## Start Source document
Library image #2519: Caspian Tern chick at Michigan Islands National Wildlife Refuge.


The United States Congress designated the Michigan Islands Wilderness (map) in 1970 and it now has a total of 12 acres. All of this wilderness is located in Michigan and is managed by the Fish and Wildlife Service.


The Michigan Islands Wilderness consists of Pismire, Scarecrow, and Shoe Islands, three of the eight islands established as the Michigan Islands National Wildlife Refuge on Lakes Huron and Michigan. Scarecrow Island is the largest of the three Wilderness isles, which together form one of the smallest units of the National Wilderness Preservation System. Large submerged limestone shoals located offshore protect a shoreline of rock and cobble. Several colonial bird species - great blue heron, black-crowned night-heron, herring gull, ring-billed gull, great black-backed gull, common tern, Caspian tern, and double-crested cormorant - nest on these islands in substantial numbers. Standing dead green ash trees are the main vegetation, with a lush understory of common elderberry, scattered red-osier dogwood, and an abundance of "weedy" plants. The death of the ash has been blamed on the extensive use by cormorants. In order to protect nesting birds, public visitation is prohibited.

Planning to Visit the Michigan Islands Wilderness?

Leave No Trace

In order to minimize disturbance to colonial nesting birds, public visitation is prohibited on all islands within the Michigan Islands National Wildlife Refuge. This includes designated Wilderness on Shoe, Pismire and Scarecrow Islands.
## End Source document
Exercise requirements
Reproduce the Michigan Islands Wilderness passage above word for word, starting with "Library image #2519: Caspian" and going on through "and Wildlife Service.".
## Start Data
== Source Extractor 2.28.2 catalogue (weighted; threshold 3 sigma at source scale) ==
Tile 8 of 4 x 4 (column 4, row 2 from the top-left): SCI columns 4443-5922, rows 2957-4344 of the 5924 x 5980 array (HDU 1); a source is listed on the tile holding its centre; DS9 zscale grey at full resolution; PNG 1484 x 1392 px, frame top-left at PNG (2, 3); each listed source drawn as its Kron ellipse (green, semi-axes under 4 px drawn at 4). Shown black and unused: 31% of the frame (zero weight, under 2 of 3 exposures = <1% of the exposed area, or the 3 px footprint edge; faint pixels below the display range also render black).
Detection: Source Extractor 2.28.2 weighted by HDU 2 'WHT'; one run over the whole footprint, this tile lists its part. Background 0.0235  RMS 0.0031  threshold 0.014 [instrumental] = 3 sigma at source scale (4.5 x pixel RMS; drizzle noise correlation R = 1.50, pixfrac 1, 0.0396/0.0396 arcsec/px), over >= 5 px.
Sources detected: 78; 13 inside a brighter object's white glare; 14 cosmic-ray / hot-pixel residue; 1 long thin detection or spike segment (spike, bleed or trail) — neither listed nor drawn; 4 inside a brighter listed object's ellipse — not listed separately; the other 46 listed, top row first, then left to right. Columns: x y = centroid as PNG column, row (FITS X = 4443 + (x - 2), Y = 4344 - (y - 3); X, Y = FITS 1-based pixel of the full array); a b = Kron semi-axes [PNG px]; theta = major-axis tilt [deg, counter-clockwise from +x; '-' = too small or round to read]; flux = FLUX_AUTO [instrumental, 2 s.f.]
## End Data
Reply to the exercise
Library image #2519: Caspian Tern chick at Michigan Islands National Wildlife Refuge.


The United States Congress designated the Michigan Islands Wilderness (map) in 1970 and it now has a total of 12 acres. All of this wilderness is located in Michigan and is managed by the Fish and Wildlife Service.